Aufgaben:
A) Schreiben Sie aus dem Text über die Proteste in Daraa den Abschnitt von „Soldaten und Polizisten“ bis „Präsidenten Baschar al-Assad.“, beide eingeschlossen, wortgetreu ab.
B) Prüfen Sie anhand des Textes über die Proteste in Daraa, ob die folgenden Aussagen zutreffen: (i) Während der Protestmärsche waren die meisten Geschäfte geöffnet. (ii) Laut einem Vertreter der Opposition trugen die Soldaten, die die Moschee stürmten, Uniform. (iii) Soldaten und Polizisten besetzten zahlreiche Straßenkreuzungen. Antworten Sie jeweils mit Ja oder Nein und zitieren Sie die entscheidenden Worte des Textes.

Angezeigter Text:

··········

In der Stadt Daraa im Süden des Landes versprachen die Demonstranten in Slogans «bei unserer Seele, bei unserem Blut», den Kampf der Getöteten fortzusetzen. Sie marschierten von der Al-Omari- Moschee im Zentrum auf einen der wichtigsten Friedhöfe der Stadt zu. Die Moschee ist seit vergangenem Freitag Ausgangspunkt heftiger Proteste gegen die Regierung.
Während mehrerer Protestmärsche waren in unregelmässigen Abständen Schüsse zu hören. Fast alle Geschäfte waren geschlossen, die Strassen nahezu menschenleer.
Soldaten und Polizisten hielten Menschen an Kontrollstellen an und besetzten zahlreiche Strassenkreuzungen. Es war das stärkste Aufgebot an Sicherheitskräften seit Beginn der Unruhen gegen den autokratischen Präsidenten Baschar al-Assad.
Laut einem Vertreter der Opposition hatten syrische Soldaten in Zivilkleidung am Vortag die Al-Omari-Moschee gestürmt und dabei in die Menschenmenge geschossen. Bewohner der Stadt sprachen von «Dutzenden von Toten».

··········

Datenauszug:
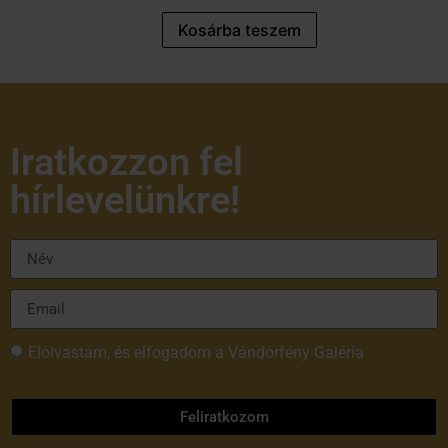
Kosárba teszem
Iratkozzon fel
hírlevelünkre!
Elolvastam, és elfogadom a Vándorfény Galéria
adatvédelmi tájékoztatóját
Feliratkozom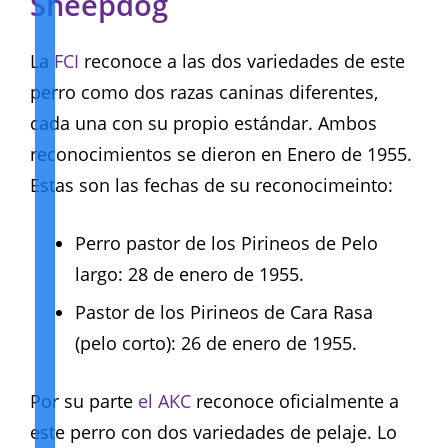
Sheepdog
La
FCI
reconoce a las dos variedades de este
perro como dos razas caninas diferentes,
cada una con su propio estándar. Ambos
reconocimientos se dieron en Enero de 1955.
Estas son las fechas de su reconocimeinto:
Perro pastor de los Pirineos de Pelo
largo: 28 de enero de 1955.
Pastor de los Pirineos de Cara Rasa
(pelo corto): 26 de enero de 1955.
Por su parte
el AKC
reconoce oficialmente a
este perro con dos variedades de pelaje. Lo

··········

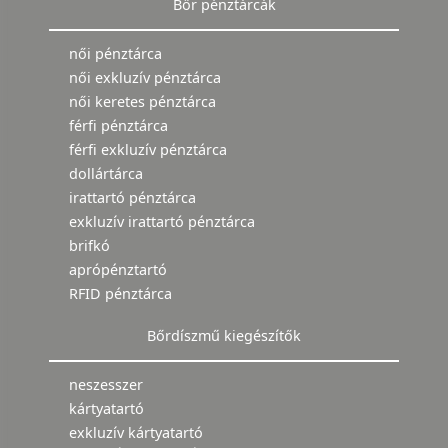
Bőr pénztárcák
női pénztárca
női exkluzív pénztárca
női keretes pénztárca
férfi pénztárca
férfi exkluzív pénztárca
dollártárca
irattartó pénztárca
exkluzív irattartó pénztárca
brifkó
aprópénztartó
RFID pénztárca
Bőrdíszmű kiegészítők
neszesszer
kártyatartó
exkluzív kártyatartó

··········

Lösungen:
A)
Soldaten und Polizisten hielten Menschen an Kontrollstellen an und besetzten zahlreiche Strassenkreuzungen. Es war das stärkste Aufgebot an Sicherheitskräften seit Beginn der Unruhen gegen den autokratischen Präsidenten Baschar al-Assad.

B)
(i) Nein: „Fast alle Geschäfte waren geschlossen“.
(ii) Nein: „syrische Soldaten in Zivilkleidung“.
(iii) Ja: „besetzten zahlreiche Strassenkreuzungen“.